▶ [QUOTED PASSAGE]:

Metrics to use for community analytics

As a community leader, you no doubt wonder, “how is my community doing?” It’s not only a fair question; it’s the right question. If you want to grow, you should constantly be evaluating the health of your community through metrics and community analytics. And community growth is critical for companies looking to execute a community-led growth strategy.

Community-led growth (CLG) describes efforts taken by a company to intentionally and strategically grow a robust community that will, in turn, scale the business. CLG is a particularly powerful growth strategy as user communities generate positive word of mouth and product evangelism, which attracts new members and customers in a continuous virtuous cycle.

Since community growth leads to business growth, you must collect the proper metrics to analyze how well your community is growing. You can then apply these insights to make more informed decisions.

Understanding community analytics

Let’s first clarify the difference between community metrics and community analytics. Metrics are simply measurements or quantified values from your data. These metrics can be analyzed to derive community analytics—or insights to inform decision making.

For our purposes, there are two broad categories of metrics: community health metrics and business impact metrics. The two types of metrics share a relationship in that they can influence one another. For example, increased engagement is a community health metric, which often leads to improved customer retention—a business impact metric.

Since community health and business impact metrics share a symbiotic relationship, it’s essential to track and measure them both in order to execute and evaluate the success of a holistic community program and community-led growth strategy.

Community health metrics

Community health metrics are those data points that relate directly to the growth and activity of members in a community. These metrics reveal whether you have a vibrant and active online space where members are engaging with you and each other and receiving value from their participation.

Key community health metrics include data points related to:

  • Membership
  • Activity or engagement
  • Member interest or engagement rate
  • Value community members derive from the community, which can be examined through sentiment, response rate, or trending topics

For example, AI-driven software delivery platform Harness tracks multiple community metrics, including active members, membership growth, community responsiveness, and sentiment when evaluating the health of its community. The data and corresponding insights inform the decision-making of community team managers when putting together programming, initiatives, and activities.

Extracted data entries

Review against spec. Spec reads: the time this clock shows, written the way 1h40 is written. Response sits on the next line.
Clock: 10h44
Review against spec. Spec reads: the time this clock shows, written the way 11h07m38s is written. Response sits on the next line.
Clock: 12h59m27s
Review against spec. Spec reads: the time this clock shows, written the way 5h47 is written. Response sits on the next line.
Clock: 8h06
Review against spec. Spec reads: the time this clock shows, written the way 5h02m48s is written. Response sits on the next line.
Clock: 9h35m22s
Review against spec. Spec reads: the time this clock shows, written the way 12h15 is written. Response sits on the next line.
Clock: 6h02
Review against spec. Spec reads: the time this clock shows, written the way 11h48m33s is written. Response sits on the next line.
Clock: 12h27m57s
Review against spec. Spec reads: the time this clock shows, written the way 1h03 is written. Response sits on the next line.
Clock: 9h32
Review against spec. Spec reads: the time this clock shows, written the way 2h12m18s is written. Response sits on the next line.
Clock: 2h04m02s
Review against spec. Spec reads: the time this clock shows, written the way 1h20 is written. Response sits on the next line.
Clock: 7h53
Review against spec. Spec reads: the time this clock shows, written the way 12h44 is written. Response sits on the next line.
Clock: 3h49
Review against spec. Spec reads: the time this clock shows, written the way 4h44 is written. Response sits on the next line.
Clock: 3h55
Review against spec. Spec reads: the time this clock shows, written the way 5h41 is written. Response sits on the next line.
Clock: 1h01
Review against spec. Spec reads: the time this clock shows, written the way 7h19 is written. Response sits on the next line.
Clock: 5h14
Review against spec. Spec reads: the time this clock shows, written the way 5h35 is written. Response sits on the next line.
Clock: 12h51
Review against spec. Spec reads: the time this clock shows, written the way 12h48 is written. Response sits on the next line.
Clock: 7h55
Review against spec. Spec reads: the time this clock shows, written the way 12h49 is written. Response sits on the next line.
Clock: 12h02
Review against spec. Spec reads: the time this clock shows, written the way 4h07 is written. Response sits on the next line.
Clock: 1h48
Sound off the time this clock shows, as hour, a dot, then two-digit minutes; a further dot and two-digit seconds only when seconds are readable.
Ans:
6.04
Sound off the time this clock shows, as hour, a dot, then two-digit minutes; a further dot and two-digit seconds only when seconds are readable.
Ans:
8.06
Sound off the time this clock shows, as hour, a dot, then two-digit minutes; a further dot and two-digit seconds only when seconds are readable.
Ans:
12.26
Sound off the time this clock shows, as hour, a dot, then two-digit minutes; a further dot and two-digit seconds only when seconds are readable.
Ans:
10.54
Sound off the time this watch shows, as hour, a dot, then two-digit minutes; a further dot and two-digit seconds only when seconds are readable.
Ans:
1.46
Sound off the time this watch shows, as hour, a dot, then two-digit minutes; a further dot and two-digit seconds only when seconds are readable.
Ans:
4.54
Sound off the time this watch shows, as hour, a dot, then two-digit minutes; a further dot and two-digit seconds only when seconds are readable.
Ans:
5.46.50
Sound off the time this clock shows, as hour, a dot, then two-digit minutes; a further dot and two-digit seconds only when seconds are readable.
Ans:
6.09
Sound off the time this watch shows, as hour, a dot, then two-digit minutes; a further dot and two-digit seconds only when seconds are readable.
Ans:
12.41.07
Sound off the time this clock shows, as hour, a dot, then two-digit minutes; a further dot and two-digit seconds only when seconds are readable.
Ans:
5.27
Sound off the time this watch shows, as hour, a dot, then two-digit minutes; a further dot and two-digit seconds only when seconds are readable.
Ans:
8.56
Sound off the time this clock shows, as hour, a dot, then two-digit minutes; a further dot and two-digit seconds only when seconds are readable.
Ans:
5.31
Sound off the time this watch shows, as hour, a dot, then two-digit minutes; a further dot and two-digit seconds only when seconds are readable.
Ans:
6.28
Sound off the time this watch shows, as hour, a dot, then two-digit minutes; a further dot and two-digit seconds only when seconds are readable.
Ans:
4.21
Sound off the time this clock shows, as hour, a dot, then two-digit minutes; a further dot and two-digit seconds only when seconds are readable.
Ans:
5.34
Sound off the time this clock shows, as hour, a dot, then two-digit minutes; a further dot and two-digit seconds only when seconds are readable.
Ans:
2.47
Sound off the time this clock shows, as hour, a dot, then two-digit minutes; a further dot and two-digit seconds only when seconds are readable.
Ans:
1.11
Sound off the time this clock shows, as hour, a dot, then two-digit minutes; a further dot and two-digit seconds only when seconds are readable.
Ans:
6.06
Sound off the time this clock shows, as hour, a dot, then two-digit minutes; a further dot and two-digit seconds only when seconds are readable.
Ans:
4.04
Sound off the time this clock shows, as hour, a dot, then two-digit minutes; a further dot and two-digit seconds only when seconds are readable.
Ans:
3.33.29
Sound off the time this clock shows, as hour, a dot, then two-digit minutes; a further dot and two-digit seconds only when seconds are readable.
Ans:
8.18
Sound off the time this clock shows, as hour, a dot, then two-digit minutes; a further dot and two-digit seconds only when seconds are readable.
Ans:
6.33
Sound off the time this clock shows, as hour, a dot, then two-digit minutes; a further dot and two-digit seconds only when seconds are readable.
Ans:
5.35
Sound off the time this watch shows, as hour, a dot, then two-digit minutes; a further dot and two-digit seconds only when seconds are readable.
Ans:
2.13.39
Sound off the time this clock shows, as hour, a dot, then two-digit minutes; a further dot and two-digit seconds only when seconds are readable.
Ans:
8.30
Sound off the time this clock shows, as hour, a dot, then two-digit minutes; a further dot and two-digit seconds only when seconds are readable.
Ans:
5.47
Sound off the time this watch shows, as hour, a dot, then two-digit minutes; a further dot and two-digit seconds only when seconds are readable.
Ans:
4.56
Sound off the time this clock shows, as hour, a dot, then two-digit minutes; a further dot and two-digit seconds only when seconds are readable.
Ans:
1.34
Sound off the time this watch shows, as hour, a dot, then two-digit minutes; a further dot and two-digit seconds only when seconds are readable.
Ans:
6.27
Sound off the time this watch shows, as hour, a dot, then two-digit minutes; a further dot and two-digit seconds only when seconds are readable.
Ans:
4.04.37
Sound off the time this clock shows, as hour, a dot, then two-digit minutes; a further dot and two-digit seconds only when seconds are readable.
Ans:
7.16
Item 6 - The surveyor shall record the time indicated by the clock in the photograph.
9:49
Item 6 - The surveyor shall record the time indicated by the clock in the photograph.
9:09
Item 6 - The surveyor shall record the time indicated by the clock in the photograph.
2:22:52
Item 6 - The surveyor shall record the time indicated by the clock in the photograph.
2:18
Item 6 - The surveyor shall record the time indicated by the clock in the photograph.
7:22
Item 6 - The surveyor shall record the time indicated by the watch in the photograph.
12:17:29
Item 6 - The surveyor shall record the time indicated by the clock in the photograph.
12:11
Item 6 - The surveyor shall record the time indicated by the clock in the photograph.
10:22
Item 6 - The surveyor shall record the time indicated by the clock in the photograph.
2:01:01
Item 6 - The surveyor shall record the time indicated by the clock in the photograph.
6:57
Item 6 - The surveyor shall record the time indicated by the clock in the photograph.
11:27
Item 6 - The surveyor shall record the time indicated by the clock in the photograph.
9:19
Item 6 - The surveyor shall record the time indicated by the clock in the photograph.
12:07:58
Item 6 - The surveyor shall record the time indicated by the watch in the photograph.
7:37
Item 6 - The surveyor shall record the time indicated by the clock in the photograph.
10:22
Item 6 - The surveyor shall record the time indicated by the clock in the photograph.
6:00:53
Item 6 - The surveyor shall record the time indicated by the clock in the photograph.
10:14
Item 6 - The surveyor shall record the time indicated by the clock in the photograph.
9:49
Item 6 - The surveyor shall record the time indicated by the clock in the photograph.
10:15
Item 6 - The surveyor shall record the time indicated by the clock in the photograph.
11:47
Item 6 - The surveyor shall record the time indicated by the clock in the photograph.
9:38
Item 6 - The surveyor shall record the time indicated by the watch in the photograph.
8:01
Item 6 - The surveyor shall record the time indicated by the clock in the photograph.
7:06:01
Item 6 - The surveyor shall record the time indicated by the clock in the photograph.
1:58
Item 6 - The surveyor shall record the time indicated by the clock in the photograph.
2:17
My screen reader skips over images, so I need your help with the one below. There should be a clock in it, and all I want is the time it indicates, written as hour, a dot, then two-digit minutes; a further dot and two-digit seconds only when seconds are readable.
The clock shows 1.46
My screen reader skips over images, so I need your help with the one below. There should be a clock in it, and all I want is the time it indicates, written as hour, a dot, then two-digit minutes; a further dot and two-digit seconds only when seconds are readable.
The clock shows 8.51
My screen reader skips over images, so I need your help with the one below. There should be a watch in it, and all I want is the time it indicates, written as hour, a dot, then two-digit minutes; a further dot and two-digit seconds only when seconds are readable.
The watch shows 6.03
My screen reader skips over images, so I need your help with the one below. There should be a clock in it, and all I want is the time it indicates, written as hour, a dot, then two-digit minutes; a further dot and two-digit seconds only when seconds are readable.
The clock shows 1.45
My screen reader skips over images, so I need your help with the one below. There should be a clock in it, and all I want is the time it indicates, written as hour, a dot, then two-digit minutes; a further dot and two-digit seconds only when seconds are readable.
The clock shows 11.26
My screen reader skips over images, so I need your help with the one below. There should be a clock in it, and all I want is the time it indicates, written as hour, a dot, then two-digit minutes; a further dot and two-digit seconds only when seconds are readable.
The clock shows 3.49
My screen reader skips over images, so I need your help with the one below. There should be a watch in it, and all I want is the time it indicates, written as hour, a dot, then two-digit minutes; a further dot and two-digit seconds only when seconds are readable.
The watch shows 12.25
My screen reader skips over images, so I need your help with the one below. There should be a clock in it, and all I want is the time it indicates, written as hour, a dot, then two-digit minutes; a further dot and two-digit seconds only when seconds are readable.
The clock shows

▶ [PROBLEM STATEMENT]: Copy the part of the community analytics article that begins with the words "Understanding community analytics" and stops after "inform decision making.". These entries were drawn from a separate source.

▶ [WRITTEN SOLUTION]:
Understanding community analytics

Let’s first clarify the difference between community metrics and community analytics. Metrics are simply measurements or quantified values from your data. These metrics can be analyzed to derive community analytics—or insights to inform decision making.